■ EXERCISE DIRECTIONS: Reproduce the boxing passage word for word from "In discussing the" to "boxing for athletes.".

■ SELECTED PASSAGE:
*****

When asked what makes a good boxer, he added, “I have found that former wrestlers make good boxers. They have the mentality and discipline to do the training since they had to do it as wrestlers.”He added, “They are used to the one on one competition.”

In discussing the decline of American amateur boxers, he stated, “I have lost many of my fighters to the Mixed Martial Arts, especially those with wrestling background.They learn the basic of boxing and then move on.”

Another aspect of the Amateur game was the lost of the allure of Olympic boxing and boxing in general.”When I was starting boxing, you had big stars like Sugar Ray Leonard coming out of the Olympics and they become professional stars. There is nothing special about being in the Olympics today and the stars aren’t coming out of the Olympics,” Barr noted.

“With the lost of the Olympics as a special draw, there is less reason to become an Amateur.” And there is Mixed Martial Arts competing with boxing for athletes.

Barr added that as a judge, he judges each fight accordingly.”In professional, it is not about how many punches you throw but what the effectiveness,” Barr stated, “It is not just about accuracy but the effect of the punch upon the opponents.”

“A jab doesn’t carry the same weight as a well placed hook, especially if the jab or jabs don’t hurt the opponent.”

After our discussion, he went off to referee the Katy Klinefelter-Diamond Martinez bout.The Klinefelters mom, Cindy Parson has not just made peace with her daughter but is enjoying their rise.

“The first two years, it was hard to look while they fight,” Ms. Parson declared, “but my daughters have learned to be good on defense, so I don’t worry as much.”Cindy Parson sat in the front row with her Klinefelter Team T-shirt as she along with friends cheered her daughter on.

The nearly sold out crowd roared as Katy Klinefelter moved toward the ring. This was Katy’s debut and after a successful amateur career, the professional world awaited to be conquered.

*****

■ LISTED ENTRIES:
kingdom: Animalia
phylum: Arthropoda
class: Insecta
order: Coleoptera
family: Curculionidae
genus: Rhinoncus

*****

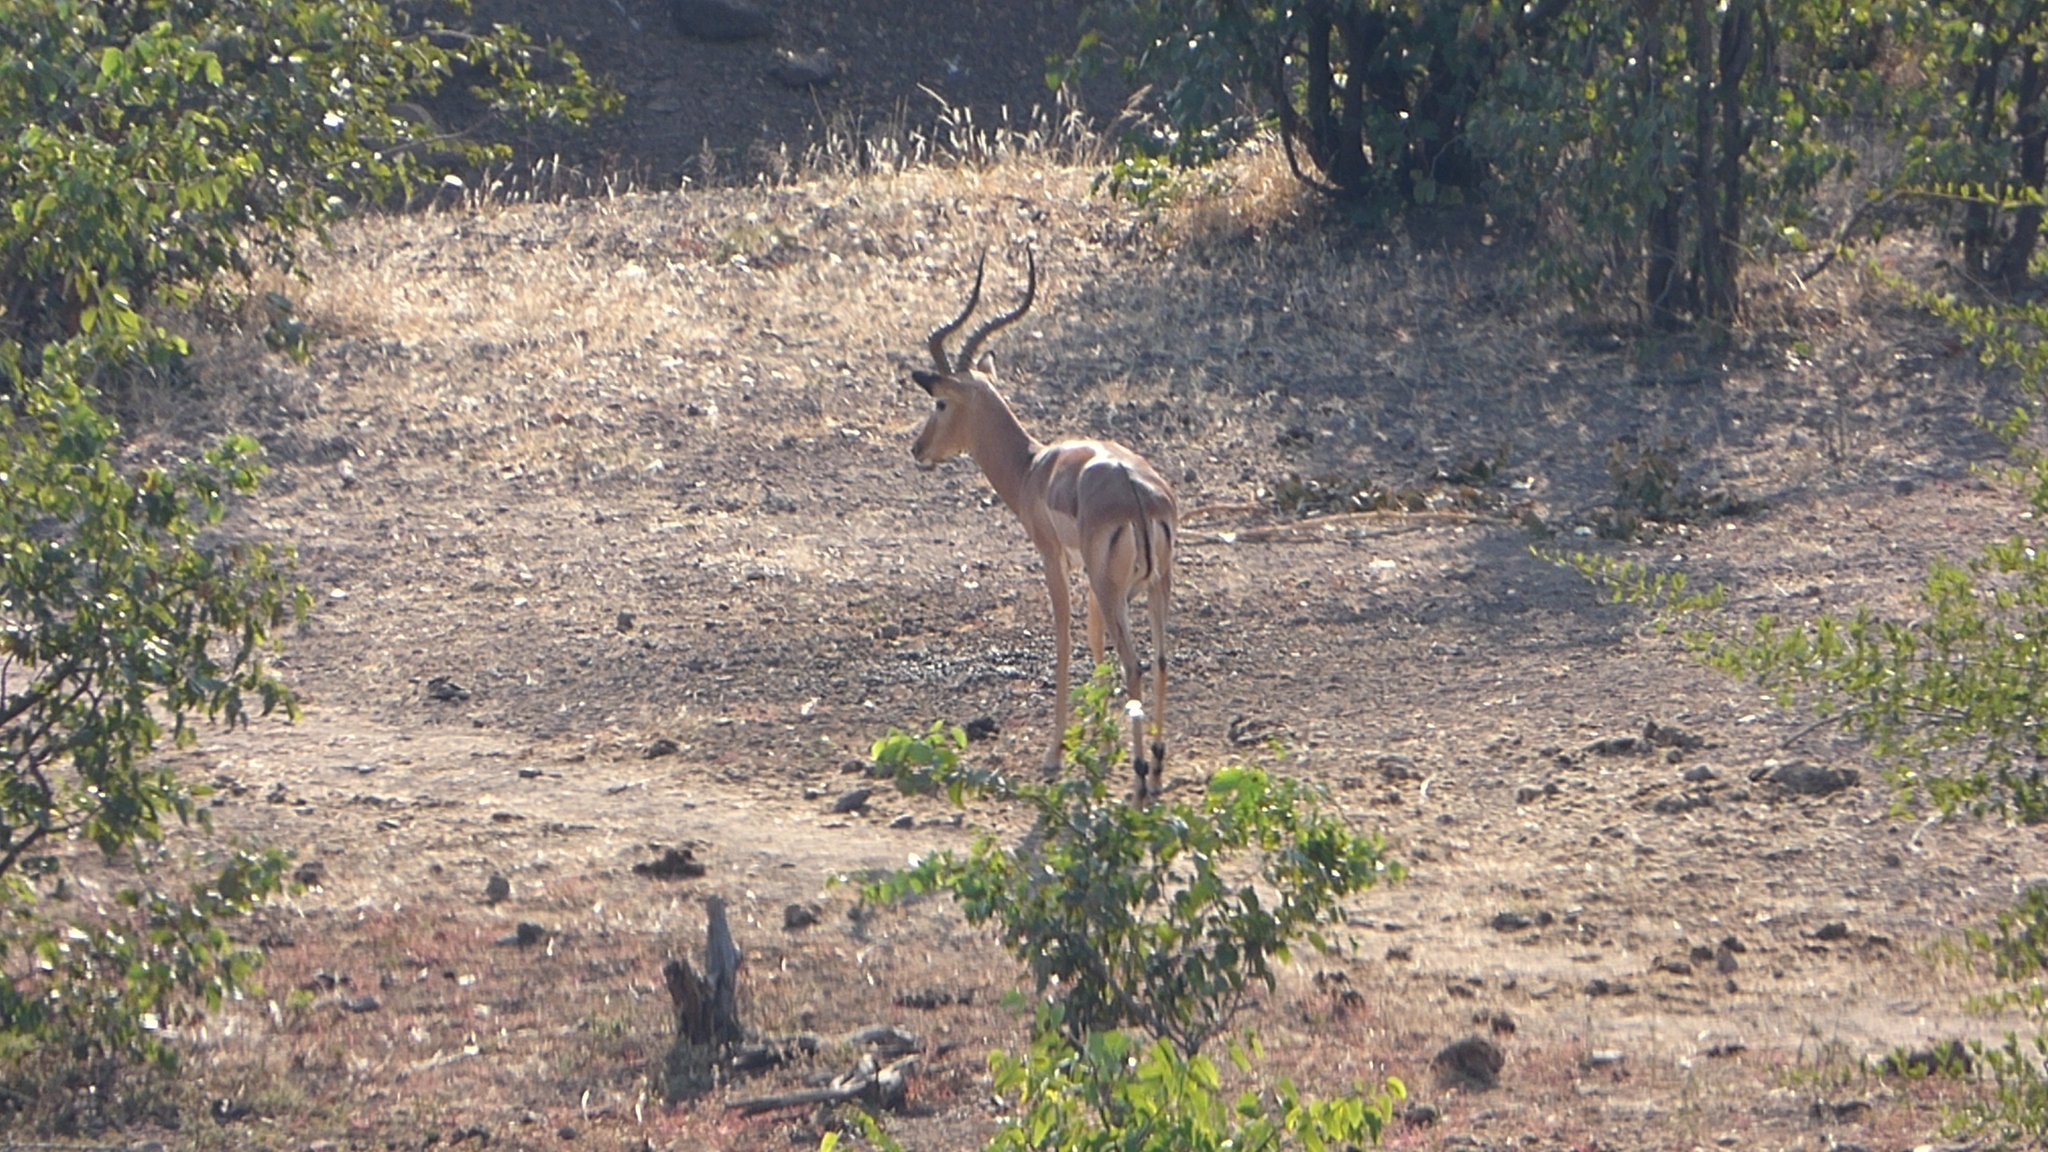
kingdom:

*****

■ SOLUTION:
In discussing the decline of American amateur boxers, he stated, “I have lost many of my fighters to the Mixed Martial Arts, especially those with wrestling background.They learn the basic of boxing and then move on.”

Another aspect of the Amateur game was the lost of the allure of Olympic boxing and boxing in general.”When I was starting boxing, you had big stars like Sugar Ray Leonard coming out of the Olympics and they become professional stars. There is nothing special about being in the Olympics today and the stars aren’t coming out of the Olympics,” Barr noted.

“With the lost of the Olympics as a special draw, there is less reason to become an Amateur.” And there is Mixed Martial Arts competing with boxing for athletes.